[TEXT UNDER STUDY]

This article needs additional citations for verification. (January 2013) (Learn how and when to remove this template message)
9 June 1929
|Died||21 February 2003|
|Occupation||Dancer/Choreographer/Dance teacher/Oriental dance legend|
Nelly Mazloum (9 June 1929 - 21 February 2003), an Egyptian of Italian and Greek origin, was an actress, choreographer, dancer, and teacher of ballet, modern dance, Egyptian folkloric dance, traditional oriental dance and the creator of the oriental dance technique. She was a pioneer, in that she was the first to apply Egypt's traditional legacy of Folkloric Dances into a dramatised artistic form. Known for her sense of humour, she was known in Egypt in the 1930s as a child prodigy and from the 1940s to the 1960s for her many appearances in Egyptian films, her folkloric shows on Egyptian TV, and her company the "Nelly Mazloum Arabic Troupe of Dancer".
The early years
Nelly-Catherine Mazloum-Calvo was born in Alexandria, Egypt to wealthy Italian-Greek parents. Her father, who created jewellery, was an Italian from Naples and her mother, who was an able pianist, was Greek, from Asia Minor. They owned a hotel across the street from the Alhambra theatre. Mazloum suffered from paralysis of the legs (poliomyelitis) at the age of two, and walked again after years of care by a paediatrician and his wife who was a ballet dance teacher. For this reason, dance became her passion.
At the age of five, she started a dance career as a solo dancer and was called by the media the prodigy child. In fact she was a child star from 1939–1945, she performed daily watched by her mother, who was her manager, working in Alexandria in the summer and in Cairo during the winter. The 10-year-old Mazloum appeared in her first film, I prosfygopoula ("The refugee girl", 1939), which was made in the Greek language and starred Sophia Vembo with a screenplay by D. Bogris. As a child she danced at the famous Casino Opera, run by Badia Masabni, where great Raqa Sharki dancers started their careers; there were two shows every day, a matinee for the whole family and an evening performance during which alcohol could be reserved. While Nelly was engaged as a child in the matinee shows and danced modern dance and classical ballet, once her own dancing was over, she stayed on to watch the evening show of belly dancers like Samia Gamal and Tahiya Karioka. On many occasions she appeared in front of King Farouk, in the same show as Samia Gamal and Umm Kulthum. In 1948 Nelly Mazloum became the prima Ballerina of the Royal Opera House in Cairo (Dar Al Opera) from 1959 to 1964 she was the choreographer of Al Masrah al Kaoumy (National Theatre), Koumeya troupe. For many years she gave innumerable Folkloric performance in local theatres and in various television shows in Egypt.
The golden years
In the 1940s and 1950s the strikingly beautiful and talented young performer danced and acted in the best Egyptian theatres, creating her own choreographies; she also performed/acted in about 17 films. Of those, she performed oriental dance only in a few. One is Shahrazad (1941) starring Hussein Sedky, Elham Hussein and Samia Gamal, the other one was Soliman's Ring (1946), directed by Hassan Ramzy (the uncle of percussionist Hossam Ramzy).

[ENTRIES SUPPLIED]

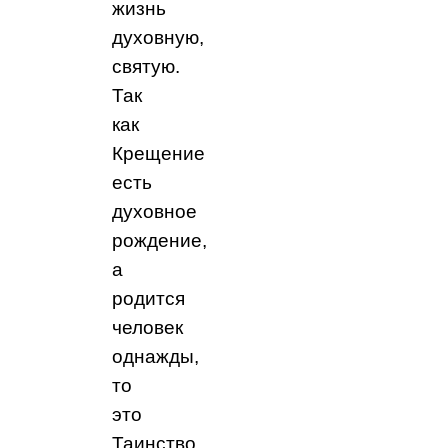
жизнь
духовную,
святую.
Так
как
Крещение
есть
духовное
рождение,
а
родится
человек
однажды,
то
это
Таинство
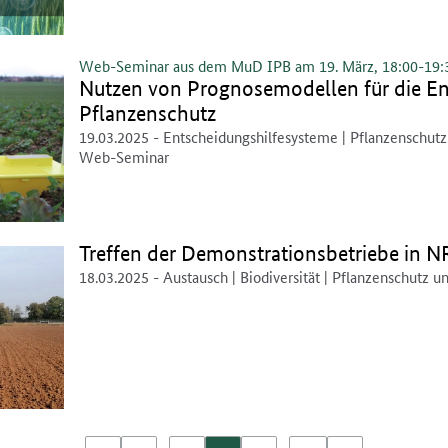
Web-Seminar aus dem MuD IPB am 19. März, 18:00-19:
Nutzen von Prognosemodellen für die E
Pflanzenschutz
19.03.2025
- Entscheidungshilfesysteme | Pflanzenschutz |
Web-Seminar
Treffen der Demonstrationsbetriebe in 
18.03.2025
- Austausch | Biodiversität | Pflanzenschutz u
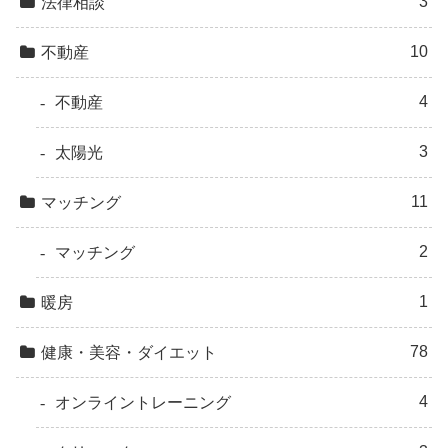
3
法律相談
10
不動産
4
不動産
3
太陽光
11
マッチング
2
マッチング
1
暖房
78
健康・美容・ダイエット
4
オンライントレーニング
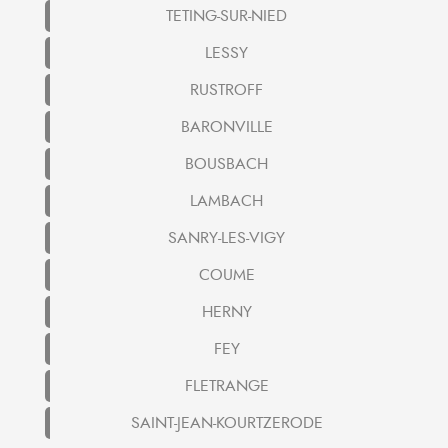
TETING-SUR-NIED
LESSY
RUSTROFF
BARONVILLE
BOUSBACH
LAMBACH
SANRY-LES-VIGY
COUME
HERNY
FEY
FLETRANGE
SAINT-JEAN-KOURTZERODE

[REQUIRED ACTION 1] Reproduce the Nelly Mazloum article, beginning at the words "The golden years" and stopping after "percussionist Hossam Ramzy).", with "Soliman's Ring" renamed "Solomon's Ring" wherever it occurs.
[REQUIRED ACTION 2] Please write what comes next in the Nelly Mazloum article, picking up after its last sentence.
The items play no part in this work.

[TASK ANSWER 1]
The golden years
In the 1940s and 1950s the strikingly beautiful and talented young performer danced and acted in the best Egyptian theatres, creating her own choreographies; she also performed/acted in about 17 films. Of those, she performed oriental dance only in a few. One is Shahrazad (1941) starring Hussein Sedky, Elham Hussein and Samia Gamal, the other one was Solomon's Ring (1946), directed by Hassan Ramzy (the uncle of percussionist Hossam Ramzy).

[TASK ANSWER 2]
Her daughter Marianna said during a lecture on Mazloum’s life and career in CID, UNESCO (International Dance Council) "My mother’s performance was in demand, as she had the privilege of being the only modern dancer in Egypt at that time."
Starting in 1947 she established a successful ballet school in Cairo for the girls of the elite society; she also taught and trained young artists for the National Opera House in Cairo (Dar Al Opera.)
Mazloum liked the luxuries in life, and she enjoyed life to the full. She was married six times. She met her first husband A. Roussos in 1949, and this union produced a son, Emanuel and two years later a daughter, Marianna.
During the early fifties, whenever the opportunity and time permitted, Mazloum travelled the whole country, observing and studying people’s dances in their original surroundings, from desert Bedouins to the Ghawazi (Gagar), in the villages, souks and cities, always looking for new dance movements. Marianna also mentioned during her lecture, “My mother met and talked with remarkable human beings: teachers, musicians, writers, poets and archaeologists, who knew a lot about the culture and tradition of Egypt she was also an avid reader and researcher who studied books in the National Egyptian Museum, looking for descriptions of dances and costumes from ancient times; the director gave her special permission, provided she handled the fragile manuscripts with white gloves on. When attending private family parties of the elite, she would observe their dancing, which had a more refined style than the balady (Native) or the shaabi (Popular) – she called that refined style: ‘hawanem’"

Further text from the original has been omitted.